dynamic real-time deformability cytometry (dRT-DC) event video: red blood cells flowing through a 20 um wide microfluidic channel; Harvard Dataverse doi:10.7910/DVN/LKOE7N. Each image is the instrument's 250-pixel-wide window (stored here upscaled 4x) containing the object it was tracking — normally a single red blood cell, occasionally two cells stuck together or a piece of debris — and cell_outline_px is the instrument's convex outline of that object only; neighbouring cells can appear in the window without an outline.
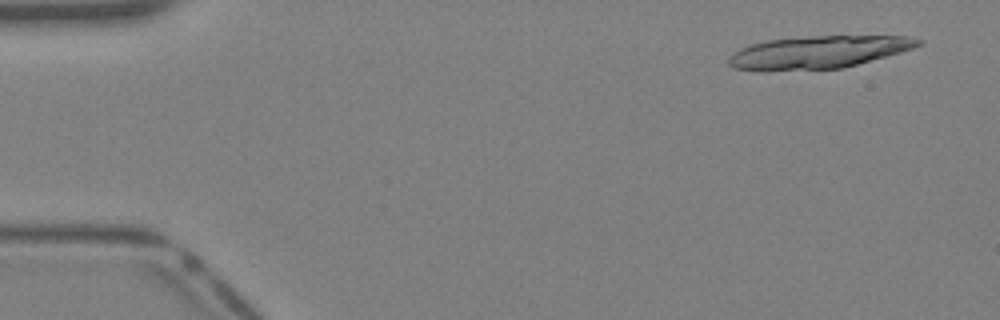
{"species": "Egyptian fruit bat (a non-hibernating species)", "species_latin": "Rousettus aegyptiacus", "temperature_condition": "warm", "stored_images_in_passage": 11, "camera_frame_rate_fps": 3000, "um_per_image_px": 0.085, "animal": {"sex": "female"}, "frame": {"image": 1, "passage_image": 2, "time_ms": 0.333, "image_size_px": [1000, 320], "cell_outline_px": [[924, 44], [900, 52], [844, 68], [732, 68], [728, 64], [728, 56], [732, 52], [740, 48], [764, 40], [812, 36], [908, 36], [924, 40]], "centroid_in_image_um": [69.64, 4.38], "position_along_channel_um": 15.4, "area_um2": 34.91}}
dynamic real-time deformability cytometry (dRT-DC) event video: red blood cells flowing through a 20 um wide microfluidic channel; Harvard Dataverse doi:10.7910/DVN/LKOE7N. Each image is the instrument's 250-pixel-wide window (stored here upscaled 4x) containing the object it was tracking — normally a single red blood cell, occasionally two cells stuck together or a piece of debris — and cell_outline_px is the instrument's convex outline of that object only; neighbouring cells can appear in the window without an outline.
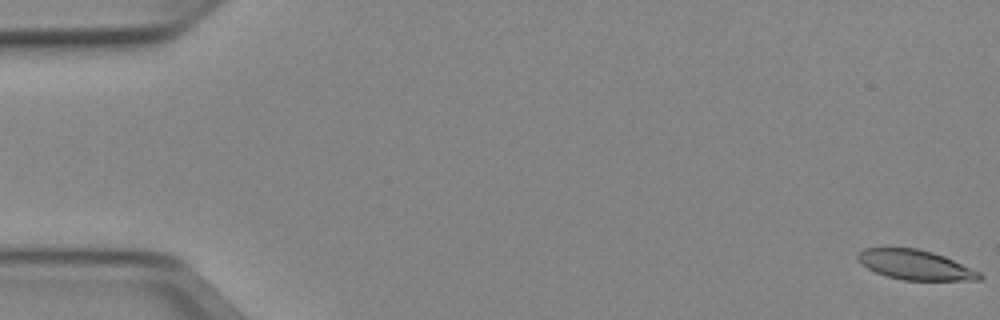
{"species": "Egyptian fruit bat (a non-hibernating species)", "species_latin": "Rousettus aegyptiacus", "temperature_condition": "cold", "stored_images_in_passage": 9, "camera_frame_rate_fps": 3000, "um_per_image_px": 0.085, "animal": {"sex": "female"}, "frame": {"image": 1, "passage_image": 1, "time_ms": 0.0, "image_size_px": [1000, 320], "cell_outline_px": [[984, 276], [980, 280], [904, 280], [888, 276], [876, 272], [860, 264], [856, 260], [856, 256], [864, 248], [920, 248], [944, 256], [980, 272]], "centroid_in_image_um": [77.79, 22.51], "position_along_channel_um": 7.2, "area_um2": 21.04}}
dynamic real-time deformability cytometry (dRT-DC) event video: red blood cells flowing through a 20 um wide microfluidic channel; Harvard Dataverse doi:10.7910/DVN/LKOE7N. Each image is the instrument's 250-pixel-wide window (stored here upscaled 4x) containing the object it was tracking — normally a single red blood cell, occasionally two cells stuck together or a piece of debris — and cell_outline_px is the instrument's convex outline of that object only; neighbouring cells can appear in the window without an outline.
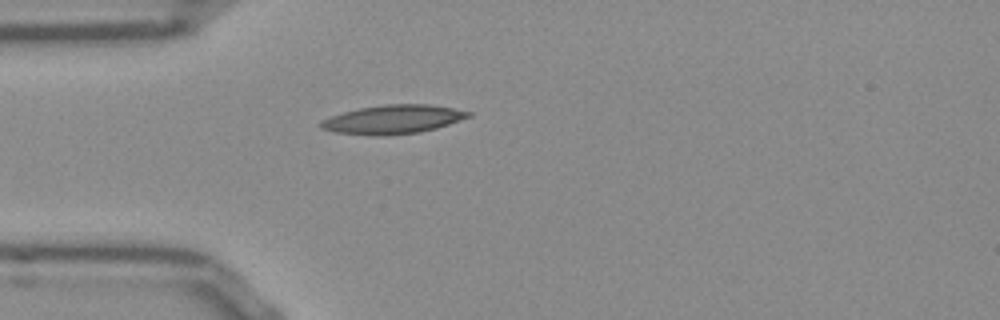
{"species": "Egyptian fruit bat (a non-hibernating species)", "species_latin": "Rousettus aegyptiacus", "temperature_condition": "room temperature", "stored_images_in_passage": 39, "camera_frame_rate_fps": 3000, "um_per_image_px": 0.085, "frame": {"image": 1, "passage_image": 1, "time_ms": 0.0, "image_size_px": [1000, 320], "cell_outline_px": [[472, 116], [436, 128], [420, 132], [380, 136], [376, 136], [336, 132], [320, 128], [320, 120], [344, 112], [360, 108], [384, 104], [428, 104], [452, 108], [472, 112]], "centroid_in_image_um": [33.41, 10.15], "position_along_channel_um": 51.6, "area_um2": 24.62}}
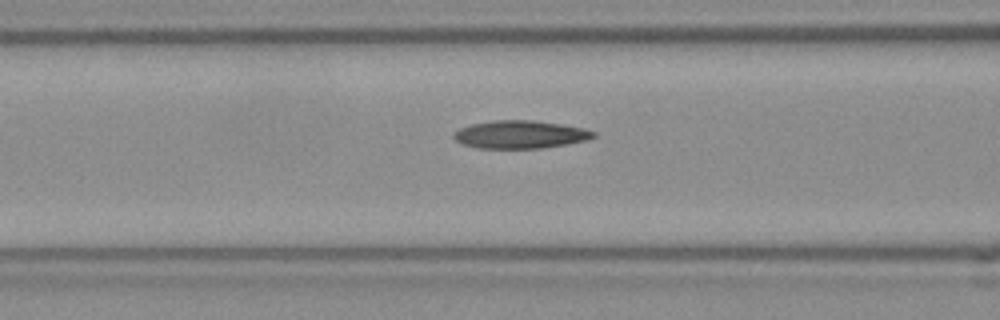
{"frame": {"image": 2, "passage_image": 7, "time_ms": 2.0, "image_size_px": [1000, 320], "cell_outline_px": [[596, 136], [588, 140], [568, 144], [540, 148], [476, 148], [460, 144], [452, 136], [452, 132], [460, 128], [472, 124], [492, 120], [532, 120], [560, 124], [584, 128], [596, 132]], "centroid_in_image_um": [44.2, 11.43], "position_along_channel_um": 122.4, "area_um2": 22.89}}
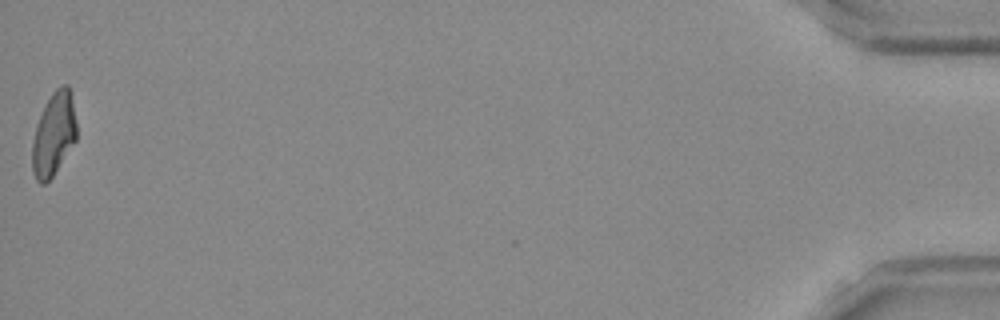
{"frame": {"image": 3, "passage_image": 39, "time_ms": 12.667, "image_size_px": [1000, 320], "cell_outline_px": [[76, 140], [52, 176], [44, 184], [40, 184], [36, 180], [32, 172], [32, 140], [36, 124], [52, 92], [60, 84], [68, 84], [76, 124]], "centroid_in_image_um": [4.54, 11.42], "position_along_channel_um": 430.7, "area_um2": 21.21}, "authors_computed_cell_mechanics": {"area_um2": 22.1952, "velocity_mm_per_s": 3.8632, "shape_relaxation_time_tau1_ms": null, "shape_relaxation_time_tau2_ms": 4.7745, "deformation_change_tau1": null, "deformation_change_tau2": 0.1364}}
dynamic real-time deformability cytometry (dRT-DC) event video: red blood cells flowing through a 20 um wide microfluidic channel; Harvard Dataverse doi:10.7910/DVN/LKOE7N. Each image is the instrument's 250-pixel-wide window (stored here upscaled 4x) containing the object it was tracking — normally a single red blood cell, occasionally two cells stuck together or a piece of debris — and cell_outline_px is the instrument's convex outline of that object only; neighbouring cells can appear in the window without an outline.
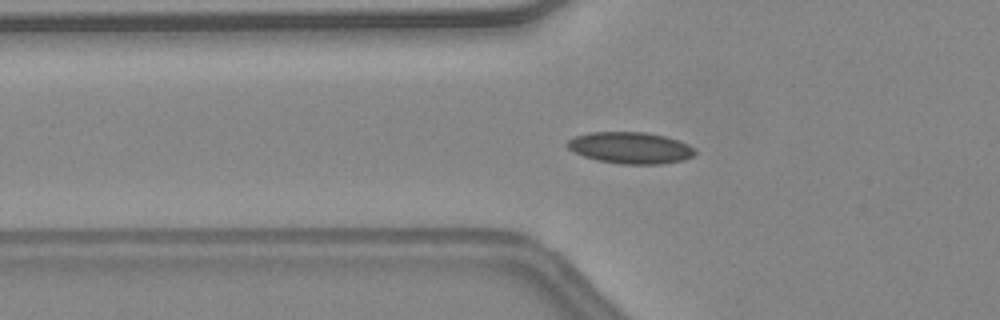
{"species": "common noctule bat (a hibernating species)", "species_latin": "Nyctalus noctula", "temperature_condition": "warm", "stored_images_in_passage": 42, "camera_frame_rate_fps": 3000, "um_per_image_px": 0.085, "animal": {"sex": "female", "body_mass_g": 24.6, "forearm_length_mm": 56.2}, "frame": {"image": 1, "passage_image": 13, "time_ms": 4.0, "image_size_px": [1000, 320], "cell_outline_px": [[696, 152], [692, 156], [684, 160], [664, 164], [620, 164], [596, 160], [584, 156], [568, 148], [564, 144], [568, 140], [576, 136], [588, 132], [648, 132], [664, 136], [688, 144]], "centroid_in_image_um": [53.56, 12.57], "position_along_channel_um": 72.2, "area_um2": 23.47}, "authors_computed_cell_mechanics": {"area_um2": 21.675, "velocity_mm_per_s": 4.5378, "shape_relaxation_time_tau1_ms": 8.0532, "shape_relaxation_time_tau2_ms": 1.1892, "deformation_change_tau1": 0.189, "deformation_change_tau2": 0.0626}}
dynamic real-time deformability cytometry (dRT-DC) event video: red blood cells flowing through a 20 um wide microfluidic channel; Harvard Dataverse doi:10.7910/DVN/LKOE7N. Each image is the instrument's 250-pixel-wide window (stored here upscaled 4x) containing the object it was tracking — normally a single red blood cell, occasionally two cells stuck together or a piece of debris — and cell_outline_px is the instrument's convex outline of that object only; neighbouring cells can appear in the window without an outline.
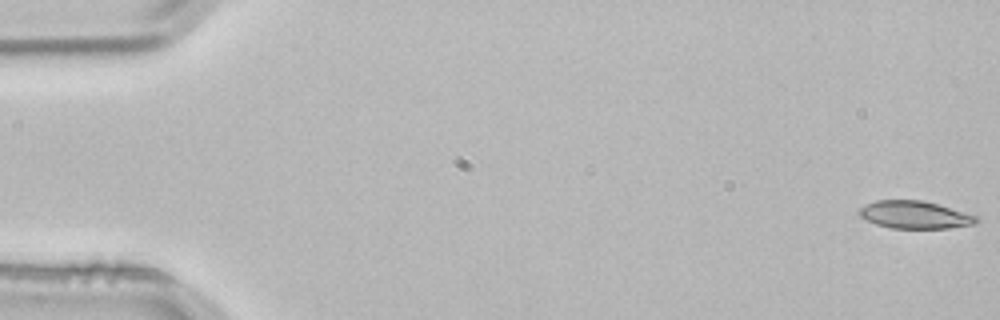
{"species": "common noctule bat (a hibernating species)", "species_latin": "Nyctalus noctula", "temperature_condition": "room temperature", "stored_images_in_passage": 3, "segment_of_instrument_passage": [2, 2], "camera_frame_rate_fps": 3000, "um_per_image_px": 0.085, "animal": {"sex": "male", "body_mass_g": 21.5, "forearm_length_mm": 52.0}, "frame": {"image": 1, "passage_image": 3, "time_ms": 0.667, "image_size_px": [1000, 320], "cell_outline_px": [[980, 220], [976, 224], [948, 228], [888, 228], [876, 224], [860, 216], [856, 212], [860, 208], [876, 200], [920, 200], [936, 204], [976, 216]], "centroid_in_image_um": [77.73, 18.27], "position_along_channel_um": 7.3, "area_um2": 18.61}}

## Instructions to follow
Restate the whole listing above exactly, please, omitting every image.

## Task output
dynamic real-time deformability cytometry (dRT-DC) event video: red blood cells flowing through a 20 um wide microfluidic channel; Harvard Dataverse doi:10.7910/DVN/LKOE7N. Each image is the instrument's 250-pixel-wide window (stored here upscaled 4x) containing the object it was tracking — normally a single red blood cell, occasionally two cells stuck together or a piece of debris — and cell_outline_px is the instrument's convex outline of that object only; neighbouring cells can appear in the window without an outline.
{"species": "Egyptian fruit bat (a non-hibernating species)", "species_latin": "Rousettus aegyptiacus", "temperature_condition": "warm", "stored_images_in_passage": 11, "camera_frame_rate_fps": 3000, "um_per_image_px": 0.085, "animal": {"sex": "female"}, "frame": {"image": 1, "passage_image": 2, "time_ms": 0.333, "image_size_px": [1000, 320], "cell_outline_px": [[924, 44], [900, 52], [844, 68], [732, 68], [728, 64], [728, 56], [732, 52], [740, 48], [764, 40], [812, 36], [908, 36], [924, 40]], "centroid_in_image_um": [69.64, 4.38], "position_along_channel_um": 15.4, "area_um2": 34.91}}
dynamic real-time deformability cytometry (dRT-DC) event video: red blood cells flowing through a 20 um wide microfluidic channel; Harvard Dataverse doi:10.7910/DVN/LKOE7N. Each image is the instrument's 250-pixel-wide window (stored here upscaled 4x) containing the object it was tracking — normally a single red blood cell, occasionally two cells stuck together or a piece of debris — and cell_outline_px is the instrument's convex outline of that object only; neighbouring cells can appear in the window without an outline.
{"species": "Egyptian fruit bat (a non-hibernating species)", "species_latin": "Rousettus aegyptiacus", "temperature_condition": "cold", "stored_images_in_passage": 9, "camera_frame_rate_fps": 3000, "um_per_image_px": 0.085, "animal": {"sex": "female"}, "frame": {"image": 1, "passage_image": 1, "time_ms": 0.0, "image_size_px": [1000, 320], "cell_outline_px": [[984, 276], [980, 280], [904, 280], [888, 276], [876, 272], [860, 264], [856, 260], [856, 256], [864, 248], [920, 248], [944, 256], [980, 272]], "centroid_in_image_um": [77.79, 22.51], "position_along_channel_um": 7.2, "area_um2": 21.04}}
dynamic real-time deformability cytometry (dRT-DC) event video: red blood cells flowing through a 20 um wide microfluidic channel; Harvard Dataverse doi:10.7910/DVN/LKOE7N. Each image is the instrument's 250-pixel-wide window (stored here upscaled 4x) containing the object it was tracking — normally a single red blood cell, occasionally two cells stuck together or a piece of debris — and cell_outline_px is the instrument's convex outline of that object only; neighbouring cells can appear in the window without an outline.
{"species": "Egyptian fruit bat (a non-hibernating species)", "species_latin": "Rousettus aegyptiacus", "temperature_condition": "room temperature", "stored_images_in_passage": 39, "camera_frame_rate_fps": 3000, "um_per_image_px": 0.085, "frame": {"image": 1, "passage_image": 1, "time_ms": 0.0, "image_size_px": [1000, 320], "cell_outline_px": [[472, 116], [436, 128], [420, 132], [380, 136], [376, 136], [336, 132], [320, 128], [320, 120], [344, 112], [360, 108], [384, 104], [428, 104], [452, 108], [472, 112]], "centroid_in_image_um": [33.41, 10.15], "position_along_channel_um": 51.6, "area_um2": 24.62}}
{"frame": {"image": 2, "passage_image": 7, "time_ms": 2.0, "image_size_px": [1000, 320], "cell_outline_px": [[596, 136], [588, 140], [568, 144], [540, 148], [476, 148], [460, 144], [452, 136], [452, 132], [460, 128], [472, 124], [492, 120], [532, 120], [560, 124], [584, 128], [596, 132]], "centroid_in_image_um": [44.2, 11.43], "position_along_channel_um": 122.4, "area_um2": 22.89}}
{"frame": {"image": 3, "passage_image": 39, "time_ms": 12.667, "image_size_px": [1000, 320], "cell_outline_px": [[76, 140], [52, 176], [44, 184], [40, 184], [36, 180], [32, 172], [32, 140], [36, 124], [52, 92], [60, 84], [68, 84], [76, 124]], "centroid_in_image_um": [4.54, 11.42], "position_along_channel_um": 430.7, "area_um2": 21.21}, "authors_computed_cell_mechanics": {"area_um2": 22.1952, "velocity_mm_per_s": 3.8632, "shape_relaxation_time_tau1_ms": null, "shape_relaxation_time_tau2_ms": 4.7745, "deformation_change_tau1": null, "deformation_change_tau2": 0.1364}}
dynamic real-time deformability cytometry (dRT-DC) event video: red blood cells flowing through a 20 um wide microfluidic channel; Harvard Dataverse doi:10.7910/DVN/LKOE7N. Each image is the instrument's 250-pixel-wide window (stored here upscaled 4x) containing the object it was tracking — normally a single red blood cell, occasionally two cells stuck together or a piece of debris — and cell_outline_px is the instrument's convex outline of that object only; neighbouring cells can appear in the window without an outline.
{"species": "common noctule bat (a hibernating species)", "species_latin": "Nyctalus noctula", "temperature_condition": "warm", "stored_images_in_passage": 42, "camera_frame_rate_fps": 3000, "um_per_image_px": 0.085, "animal": {"sex": "female", "body_mass_g": 24.6, "forearm_length_mm": 56.2}, "frame": {"image": 1, "passage_image": 13, "time_ms": 4.0, "image_size_px": [1000, 320], "cell_outline_px": [[696, 152], [692, 156], [684, 160], [664, 164], [620, 164], [596, 160], [584, 156], [568, 148], [564, 144], [568, 140], [576, 136], [588, 132], [648, 132], [664, 136], [688, 144]], "centroid_in_image_um": [53.56, 12.57], "position_along_channel_um": 72.2, "area_um2": 23.47}, "authors_computed_cell_mechanics": {"area_um2": 21.675, "velocity_mm_per_s": 4.5378, "shape_relaxation_time_tau1_ms": 8.0532, "shape_relaxation_time_tau2_ms": 1.1892, "deformation_change_tau1": 0.189, "deformation_change_tau2": 0.0626}}
dynamic real-time deformability cytometry (dRT-DC) event video: red blood cells flowing through a 20 um wide microfluidic channel; Harvard Dataverse doi:10.7910/DVN/LKOE7N. Each image is the instrument's 250-pixel-wide window (stored here upscaled 4x) containing the object it was tracking — normally a single red blood cell, occasionally two cells stuck together or a piece of debris — and cell_outline_px is the instrument's convex outline of that object only; neighbouring cells can appear in the window without an outline.
{"species": "common noctule bat (a hibernating species)", "species_latin": "Nyctalus noctula", "temperature_condition": "room temperature", "stored_images_in_passage": 3, "segment_of_instrument_passage": [2, 2], "camera_frame_rate_fps": 3000, "um_per_image_px": 0.085, "animal": {"sex": "male", "body_mass_g": 21.5, "forearm_length_mm": 52.0}, "frame": {"image": 1, "passage_image": 3, "time_ms": 0.667, "image_size_px": [1000, 320], "cell_outline_px": [[980, 220], [976, 224], [948, 228], [888, 228], [876, 224], [860, 216], [856, 212], [860, 208], [876, 200], [920, 200], [936, 204], [976, 216]], "centroid_in_image_um": [77.73, 18.27], "position_along_channel_um": 7.3, "area_um2": 18.61}}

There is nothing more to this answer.